TASK: Reproduce the text of the items below word for word, leaving out the pictures.
-- INPUT DATA follows --
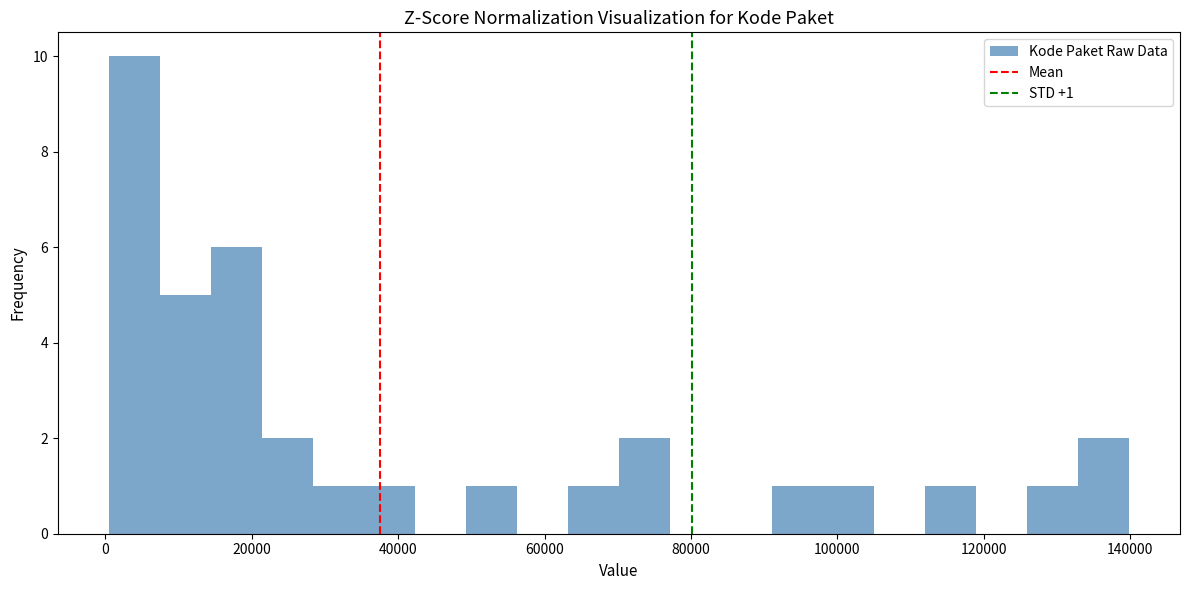

Read against the x-axis, roughly where is the centre of the tallest bar?

4000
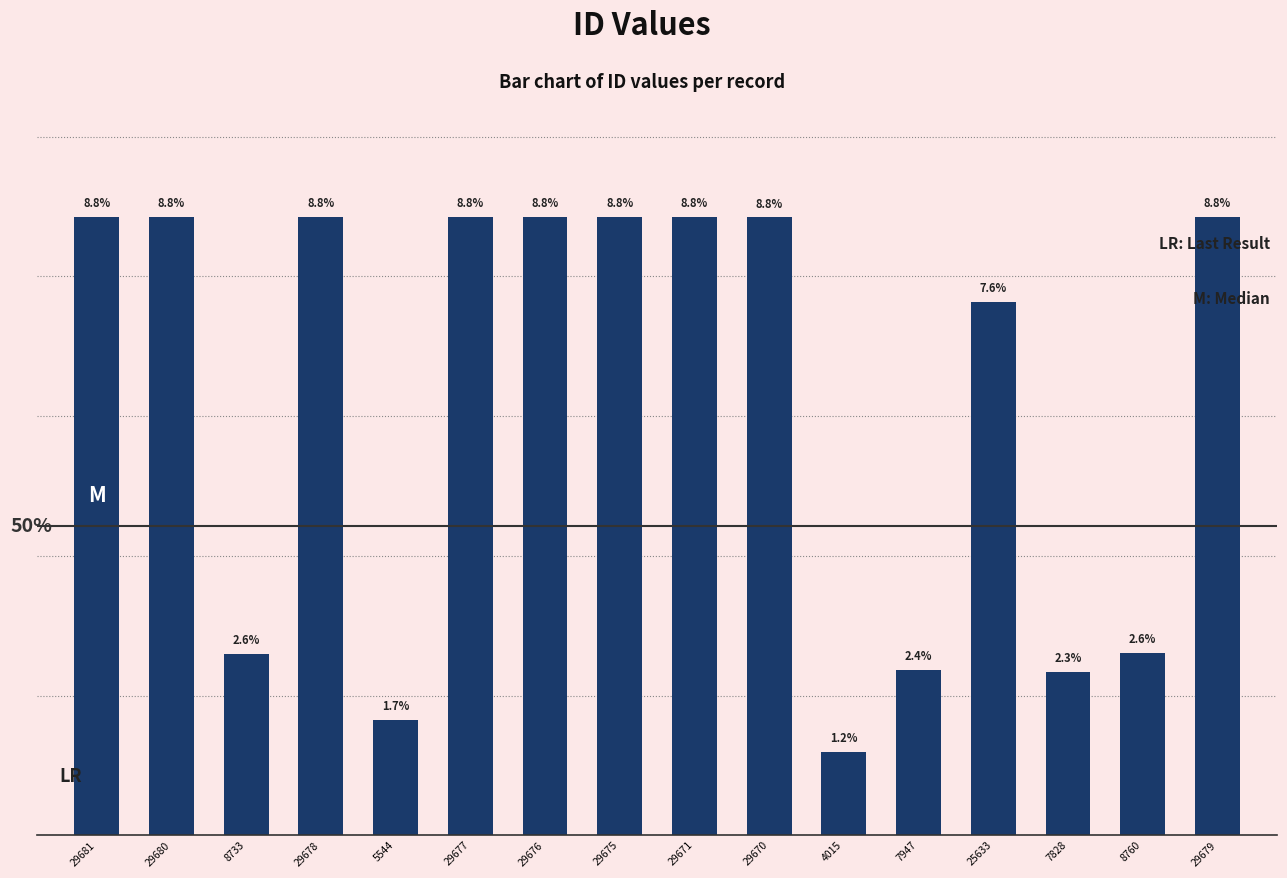

What is the difference between the maximum and minimum values?

7.6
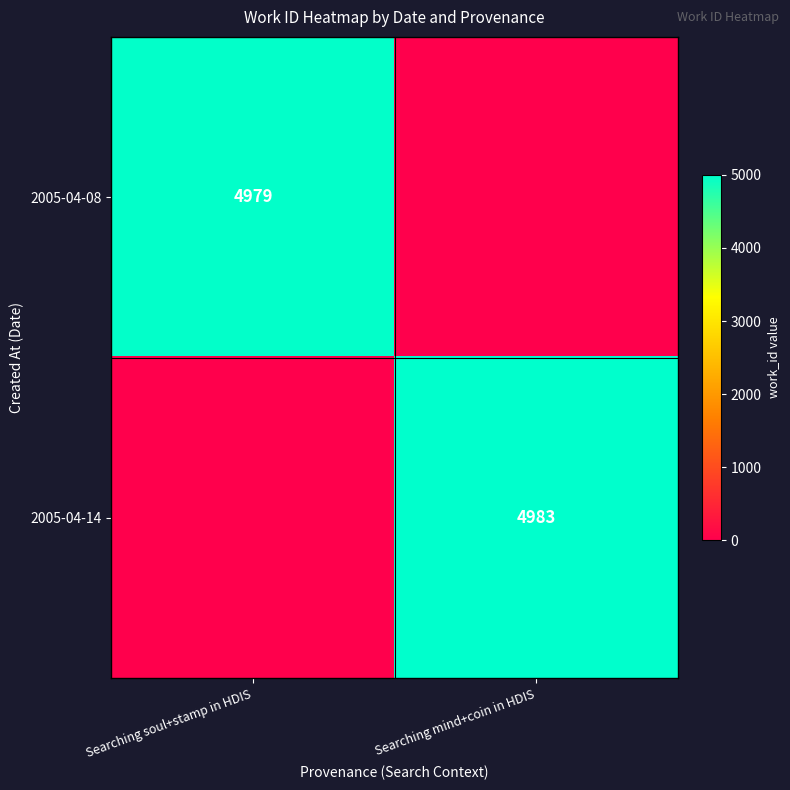

Which has a higher value, Searching soul+stamp in HDIS or Searching mind+coin in HDIS?

Searching soul+stamp in HDIS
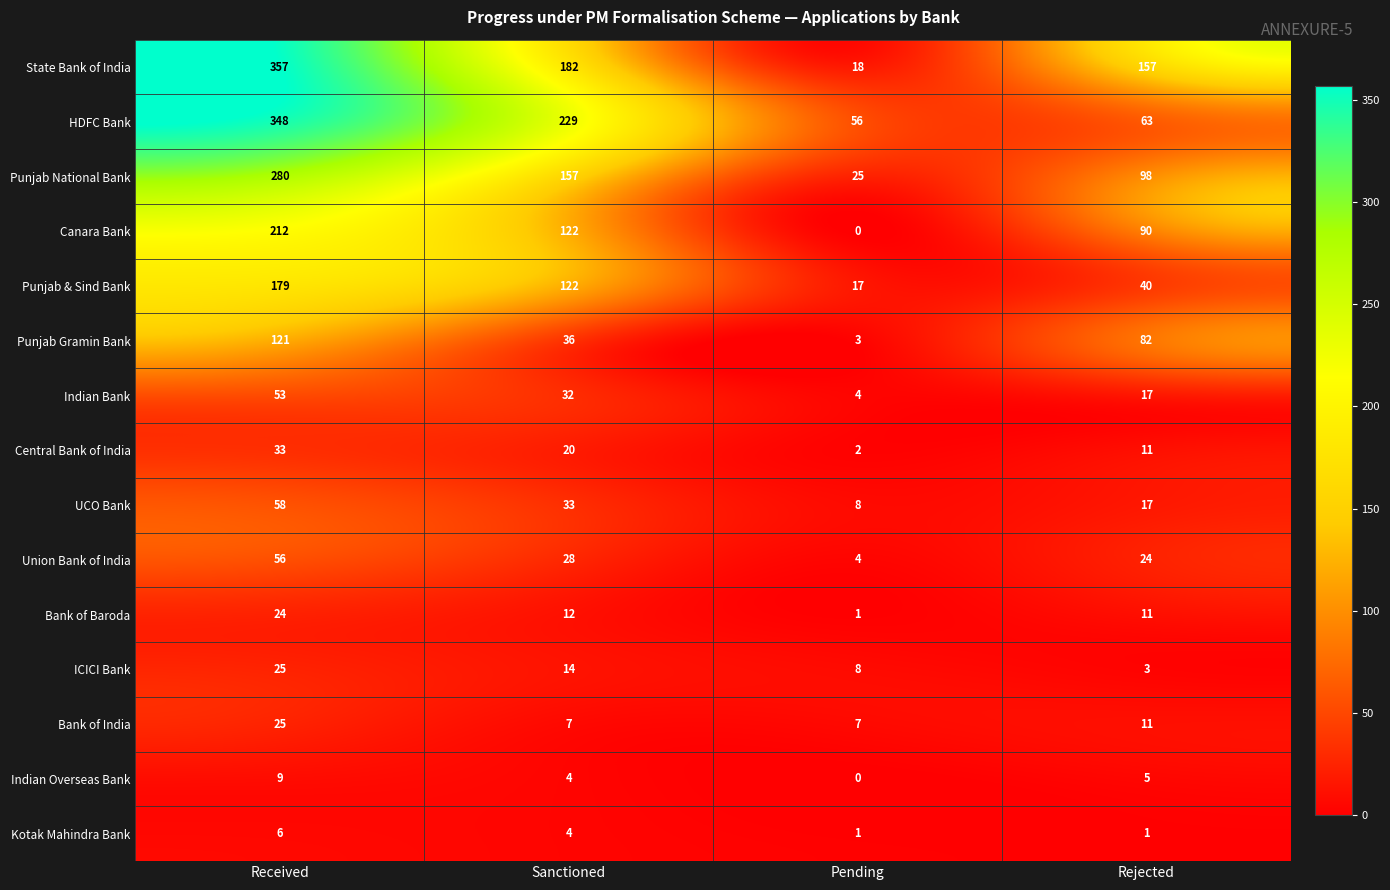

How many values in the ICICI Bank series are below 14?

2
-- INPUT DATA concluded --
TASK SOLUTION:
Read against the x-axis, roughly where is the centre of the tallest bar?

4000

What is the difference between the maximum and minimum values?

7.6

Which has a higher value, Searching soul+stamp in HDIS or Searching mind+coin in HDIS?

Searching soul+stamp in HDIS

How many values in the ICICI Bank series are below 14?

2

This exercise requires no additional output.